Many Democrats in Congress are saying the wall falls into that third zone; after all, Congress considered and rejected the president’s request for wall funding. If so, the Youngstown framework suggests the president’s order should be overturned.

But that’s not a slam dunk. As I discussed here in January, the 1976 National Emergencies Act institutionalized a mechanism that gave presidents the discretion to unilaterally declare emergencies. As I noted then, “nothing in the statute says there actually has to be a national emergency — only that the president declare that there is one.” Read this way, the NEA could put the order in Jackson’s first zone (where Congress has provided “preapproval” for Trump’s action) rather than the third (in direct opposition to congressional preferences.)

That was a stronger argument in January. The president’s choice to wait to issue his declaration until after Congress had overtly rejected his plan helps the case for “Zone 3.”

2. How do you define ’emergency’?

Even so, other legal questions remain. It’s true the NEA does not specify what counts as an “emergency.” Courts rightly privilege presidential judgment when filling in vague statutes, especially concerning national security. Still, the dictionary definition of the term suggests an immediacy not matched by the statistical situation on the border or, for that matter, by the president’s own words during his news conference: “I could do the wall over a longer period of time. I didn’t need to do this, but I’d rather do it much faster.”

It’s certainly possible a court could decide that speed and convenience are insufficient rationales for an “emergency” that could trigger the NEA. Further, the present case goes to the spending power — authority the Constitution explicitly grants to Congress — in ways Youngstown did not. Princeton’s Keith Whittington even speculates that some justices could use this case to rein in what conservatives have long considered excessive administrative delegation to the presidency generally.

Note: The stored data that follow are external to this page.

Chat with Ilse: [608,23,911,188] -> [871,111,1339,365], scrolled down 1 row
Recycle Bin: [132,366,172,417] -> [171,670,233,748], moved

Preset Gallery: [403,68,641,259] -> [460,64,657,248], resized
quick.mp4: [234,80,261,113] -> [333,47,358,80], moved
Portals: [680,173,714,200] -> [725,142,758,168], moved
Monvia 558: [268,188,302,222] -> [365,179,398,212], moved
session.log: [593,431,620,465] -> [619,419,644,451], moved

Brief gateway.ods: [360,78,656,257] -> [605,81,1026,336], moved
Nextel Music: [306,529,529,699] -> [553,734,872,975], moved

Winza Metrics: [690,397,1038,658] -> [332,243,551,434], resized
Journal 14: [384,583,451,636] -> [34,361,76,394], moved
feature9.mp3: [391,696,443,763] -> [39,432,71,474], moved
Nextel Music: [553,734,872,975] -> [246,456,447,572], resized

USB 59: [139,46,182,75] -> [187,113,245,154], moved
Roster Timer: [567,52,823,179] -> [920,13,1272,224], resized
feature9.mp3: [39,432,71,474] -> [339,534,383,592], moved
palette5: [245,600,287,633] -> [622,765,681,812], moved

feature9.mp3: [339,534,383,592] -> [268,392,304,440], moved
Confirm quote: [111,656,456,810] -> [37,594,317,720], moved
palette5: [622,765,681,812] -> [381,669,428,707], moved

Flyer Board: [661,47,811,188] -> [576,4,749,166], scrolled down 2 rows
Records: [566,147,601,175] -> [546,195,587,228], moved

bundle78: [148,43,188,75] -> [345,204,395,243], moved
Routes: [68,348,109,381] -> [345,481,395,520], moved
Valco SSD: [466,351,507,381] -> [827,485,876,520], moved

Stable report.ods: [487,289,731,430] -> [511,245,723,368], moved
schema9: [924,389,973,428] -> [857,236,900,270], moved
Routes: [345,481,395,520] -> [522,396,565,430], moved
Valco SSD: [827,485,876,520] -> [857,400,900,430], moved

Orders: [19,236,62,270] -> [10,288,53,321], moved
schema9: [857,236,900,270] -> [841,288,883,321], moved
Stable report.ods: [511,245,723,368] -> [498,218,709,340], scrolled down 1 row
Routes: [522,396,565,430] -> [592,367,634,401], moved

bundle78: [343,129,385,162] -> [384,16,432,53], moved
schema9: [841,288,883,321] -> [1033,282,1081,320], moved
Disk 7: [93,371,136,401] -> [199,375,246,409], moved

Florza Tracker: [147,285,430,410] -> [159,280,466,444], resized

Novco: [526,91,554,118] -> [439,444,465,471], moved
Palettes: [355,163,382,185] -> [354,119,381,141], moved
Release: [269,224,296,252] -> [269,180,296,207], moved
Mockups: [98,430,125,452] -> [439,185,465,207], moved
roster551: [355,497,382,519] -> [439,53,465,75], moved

3. The NEA can be used only if the ’emergency’ involves using the military

And we’re not done yet. The NEA activates a specific section of law governing military construction spending, funding the administration wants to raid for the wall. Law professors have argued that the section is activated only by an emergency that “requires the use of the armed forces,” at which point only construction that is “necessary to support such use of the armed forces” can occur. Others add that the wall simply doesn’t match the statute’s detailed definitions of the kind of projects it allows.

All this is before we get to private lawsuits fighting the eminent domain the government will presumably use to acquire needed land along the border. It is certainly before the political blowback from members of Congress angry about the loss of their favored long-standing military construction projects — both as a result of the national emergency declaration, and if and when the administration redirects another $3.1 billion from not yet fully identified sources. When pork has clashed with presidential definitions of the public good, pork has a good track record.

Will Congress allow the emergency declaration to stand?

The best possibility the president can hope for, then, is a long delay before any actual wall is built. Congress could answer all the legal questions above — and protect its vital power of the purse — by using the NEA’s procedure to rescind the president’s declaration. It might even revisit the NEA itself.

But that would require a veto-proof majority. Although plenty of members of Congress are on record denouncing executive overreach, that record also shows a near perfect negative correlation between legislative outrage and shared party affiliation across the branches.

The Youngstown case speaks to this point, too. “The opinions of judges, no less than executives and publicists,” Jackson wrote, “often suffer the infirmity of confusing the issue of a power’s validity with the cause it is invoked to promote, of confounding the permanent executive office with its temporary occupant.” A key question looms: Does that go for lawmakers as well?